World renowned Conservationist Kevin Richardson founded a wildlife sanctuary that is home to more than 30 of the endangered beasts in a bid to save the species.
This candid image of this great man wrestling with two full-grown lions is as heartwarming as it is fearsome – but the image also has a serious undertone.
Lion Whisperer Kevin Richardson has teamed up with wildlife photographer Adrian Steirn to shoot what they are calling the perfect billboard shot – depicting the plight of Africa’s lions and their future.
The pictures were taken back in December 2015 in collaboration with Mercedes Benz and give us a glimpse behind the scenes as the pair tried to get the perfect shot.
Their aim was shooting a single picture that would capture a conservation message: “What legacy will we leave for our future generations?”
Another image captures a lion looking as proud and professional as any male model sprawled across the hood of a white Mercedes G-class during a photo shoot.
In others we can see one the majestic animals inspecting a camp fire and prowling on top of the Mercedes.
Photographer Steirn, 36, said: “Hearing a two-ton vehicle creak and move and seeing the dents in the car that the lion left behind was a fascinating experience.
“It was unbelievable to see the size of their paws and how easy it was for them to jump onto the vehicle, just how athletic they are.”
Richardson is a conservationist whose work has brought literally millions of people around the world into the discussion about lion conservation.
The founder of a wildlife sanctuary that is now forever home to over 30 lions, Richardson has developed an intimate bond with his cats and he famously walks freely among the animals.

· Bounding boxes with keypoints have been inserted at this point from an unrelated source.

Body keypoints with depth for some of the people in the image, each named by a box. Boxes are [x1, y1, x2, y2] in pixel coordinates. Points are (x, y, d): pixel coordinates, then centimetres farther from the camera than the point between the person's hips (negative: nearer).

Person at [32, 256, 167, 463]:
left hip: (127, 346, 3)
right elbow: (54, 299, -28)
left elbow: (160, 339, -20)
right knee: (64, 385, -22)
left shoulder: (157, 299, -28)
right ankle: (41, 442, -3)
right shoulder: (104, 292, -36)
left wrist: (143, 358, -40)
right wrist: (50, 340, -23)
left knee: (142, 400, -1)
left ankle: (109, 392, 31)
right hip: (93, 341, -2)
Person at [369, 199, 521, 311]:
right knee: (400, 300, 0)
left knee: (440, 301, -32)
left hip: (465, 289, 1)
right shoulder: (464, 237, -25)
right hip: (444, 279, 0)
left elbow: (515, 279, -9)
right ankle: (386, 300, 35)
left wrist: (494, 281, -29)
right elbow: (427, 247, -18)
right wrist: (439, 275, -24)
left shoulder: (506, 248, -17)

Steirn added: “To be able to really understand Kevin’s background and relationship with these big cats was incredible.”
“He puts his heart and soul into lion conservation, so to be able to showcase the cats and their massive value to our world in this way was a great opportunity.”
“The lions weren’t wild but habituated lions. Kevin was at home in his wildlife sanctuary with these huge carnivores.”

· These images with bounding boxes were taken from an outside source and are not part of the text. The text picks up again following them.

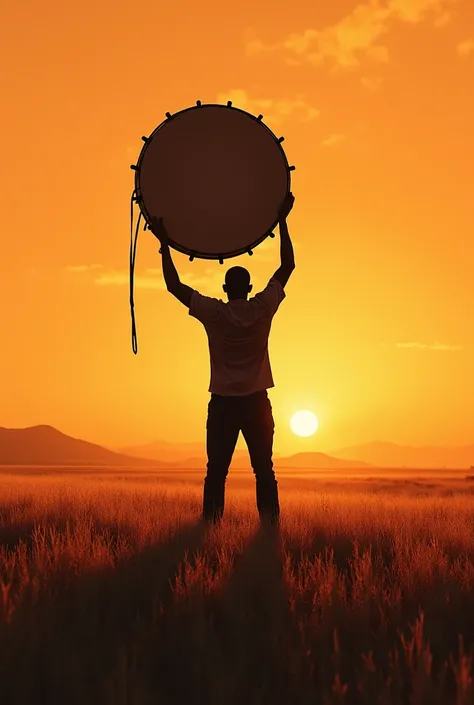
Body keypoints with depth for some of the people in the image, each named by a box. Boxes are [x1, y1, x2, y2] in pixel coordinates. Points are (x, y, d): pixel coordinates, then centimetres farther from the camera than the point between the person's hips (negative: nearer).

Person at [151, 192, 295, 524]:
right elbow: (287, 266, 5)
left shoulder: (214, 313, -6)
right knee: (264, 470, 5)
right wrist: (282, 222, 10)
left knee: (217, 471, 4)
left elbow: (174, 285, -1)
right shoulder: (263, 309, -4)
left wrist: (164, 244, 5)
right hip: (257, 402, 1)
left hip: (223, 403, -1)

The pair were given just 48 hours to work with some of the most impressive predators in Pretoria’s Welgedacht Private Game Reserve.
Getting the final winning shot proved to be less than easy because the lions had to first become accustomed to Steirn.
The challenge for the duo lay in framing the male lion to the right of a caged female behind bars in one of Richardson’s transport, which was being used as a makeshift prop to represent captivity.
This is the image that has been selected for the campaign.
During the project the pair also ran into some difficulty with bad weather conditions – facing a heavy storm in the first 24 hours of the shoot.
“That put a lot of pressure on time,” said Steirn.
Along with the shrinking habitat, the number of lions are decreasing rapidly with the current estimated population down to just 20,000 – a major decrease on the estimated 100,000 in the early 1990s.
“They are such big animals so I was very well aware of them because things can go wrong very quickly with the lions,” said Steirn.
“I have been shooting wild lions for almost 20 years now and to shoot these lions in this capacity and to get this close was really extraordinary.”